Start of INFORMATION GIVEN
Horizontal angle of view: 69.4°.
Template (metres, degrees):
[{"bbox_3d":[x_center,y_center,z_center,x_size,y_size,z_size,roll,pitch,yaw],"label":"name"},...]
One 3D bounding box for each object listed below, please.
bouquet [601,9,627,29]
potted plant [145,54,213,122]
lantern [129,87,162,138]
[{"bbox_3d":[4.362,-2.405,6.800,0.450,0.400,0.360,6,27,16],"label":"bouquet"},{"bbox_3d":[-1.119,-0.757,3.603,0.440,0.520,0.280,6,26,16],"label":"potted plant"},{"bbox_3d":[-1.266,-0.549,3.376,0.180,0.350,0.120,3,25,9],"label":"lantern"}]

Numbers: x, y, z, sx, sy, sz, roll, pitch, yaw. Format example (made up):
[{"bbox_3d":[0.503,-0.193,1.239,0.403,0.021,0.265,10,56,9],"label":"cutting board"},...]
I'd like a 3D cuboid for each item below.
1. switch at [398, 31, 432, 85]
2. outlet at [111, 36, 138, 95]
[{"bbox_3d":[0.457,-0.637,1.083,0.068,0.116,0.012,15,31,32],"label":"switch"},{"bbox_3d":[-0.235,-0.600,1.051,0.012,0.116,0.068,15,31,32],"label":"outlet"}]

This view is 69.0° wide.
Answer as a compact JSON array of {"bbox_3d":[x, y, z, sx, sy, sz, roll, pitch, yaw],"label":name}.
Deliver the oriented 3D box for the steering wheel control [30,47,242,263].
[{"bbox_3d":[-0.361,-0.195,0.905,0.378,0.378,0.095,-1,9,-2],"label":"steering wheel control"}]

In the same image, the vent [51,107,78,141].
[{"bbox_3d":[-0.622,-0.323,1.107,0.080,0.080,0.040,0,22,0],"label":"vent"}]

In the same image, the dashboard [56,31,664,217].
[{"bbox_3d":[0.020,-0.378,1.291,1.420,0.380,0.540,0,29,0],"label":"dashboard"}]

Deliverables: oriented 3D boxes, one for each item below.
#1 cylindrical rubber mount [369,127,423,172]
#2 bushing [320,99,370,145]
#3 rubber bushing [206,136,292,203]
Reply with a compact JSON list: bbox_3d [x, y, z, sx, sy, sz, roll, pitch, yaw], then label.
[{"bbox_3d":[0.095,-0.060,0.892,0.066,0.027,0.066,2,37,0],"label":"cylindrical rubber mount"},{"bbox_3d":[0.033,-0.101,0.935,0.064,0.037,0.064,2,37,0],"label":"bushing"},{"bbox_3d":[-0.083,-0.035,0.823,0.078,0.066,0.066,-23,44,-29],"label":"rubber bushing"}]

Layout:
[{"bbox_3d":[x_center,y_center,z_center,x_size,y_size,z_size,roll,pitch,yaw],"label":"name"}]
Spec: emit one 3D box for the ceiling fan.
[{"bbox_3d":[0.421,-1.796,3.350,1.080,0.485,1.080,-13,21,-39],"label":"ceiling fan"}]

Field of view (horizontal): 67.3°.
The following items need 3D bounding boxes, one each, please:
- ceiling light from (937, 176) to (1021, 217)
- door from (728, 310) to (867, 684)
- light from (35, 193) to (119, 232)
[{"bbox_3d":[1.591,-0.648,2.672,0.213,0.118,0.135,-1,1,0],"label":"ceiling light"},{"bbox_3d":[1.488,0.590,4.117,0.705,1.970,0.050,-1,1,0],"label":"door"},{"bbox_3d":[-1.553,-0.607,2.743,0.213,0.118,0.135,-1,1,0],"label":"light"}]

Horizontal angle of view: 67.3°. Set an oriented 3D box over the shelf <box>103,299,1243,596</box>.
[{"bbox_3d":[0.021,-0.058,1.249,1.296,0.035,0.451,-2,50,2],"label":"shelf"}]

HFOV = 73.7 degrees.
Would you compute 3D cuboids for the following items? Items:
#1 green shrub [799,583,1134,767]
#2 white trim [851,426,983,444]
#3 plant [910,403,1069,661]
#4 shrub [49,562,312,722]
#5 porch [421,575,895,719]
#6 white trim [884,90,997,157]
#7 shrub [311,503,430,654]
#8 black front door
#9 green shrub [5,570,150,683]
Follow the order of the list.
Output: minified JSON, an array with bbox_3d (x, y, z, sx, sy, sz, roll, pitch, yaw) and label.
End of INFORMATION GIVEN
Could you format the records from the line with "Deliverables: oriented 3D" up to and including the line with "Reply with a" as a Markdown table with columns n and Line, one row per line, blank lines left out?

-- RESULT OF THIS EXERCISE --
| n | Line |
|---|---|
| 1 | Deliverables: oriented 3D boxes, one for each item below. |
| 2 | #1 cylindrical rubber mount [369,127,423,172] |
| 3 | #2 bushing [320,99,370,145] |
| 4 | #3 rubber bushing [206,136,292,203] |
| 5 | Reply with a compact JSON list: bbox_3d [x, y, z, sx, sy, sz, roll, pitch, yaw], then label. |